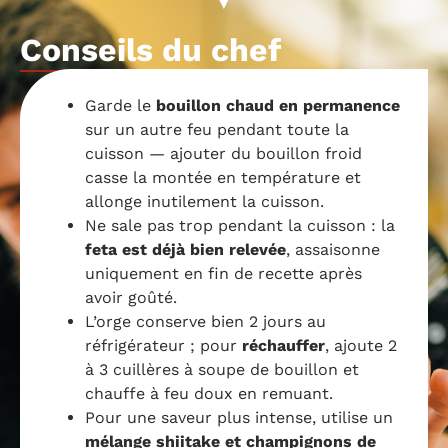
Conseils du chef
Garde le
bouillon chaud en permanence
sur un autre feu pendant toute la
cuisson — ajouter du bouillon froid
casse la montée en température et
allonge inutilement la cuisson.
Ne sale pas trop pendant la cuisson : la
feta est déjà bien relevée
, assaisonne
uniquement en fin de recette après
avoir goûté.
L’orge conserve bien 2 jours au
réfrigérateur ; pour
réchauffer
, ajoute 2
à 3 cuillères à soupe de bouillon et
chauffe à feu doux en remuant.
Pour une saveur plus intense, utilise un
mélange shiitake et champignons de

===============

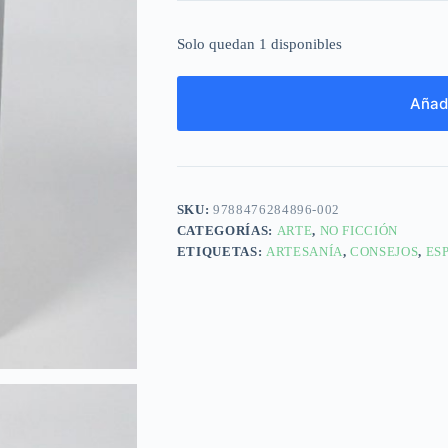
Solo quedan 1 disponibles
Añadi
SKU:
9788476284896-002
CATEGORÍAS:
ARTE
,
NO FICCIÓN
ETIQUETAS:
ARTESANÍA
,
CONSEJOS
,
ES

===============

■ **Directions for this task**: Pull out every line in the entries above that contains the word "bien". Case counts.

■ **Answer space**:
feta est déjà bien relevée
L’orge conserve bien 2 jours au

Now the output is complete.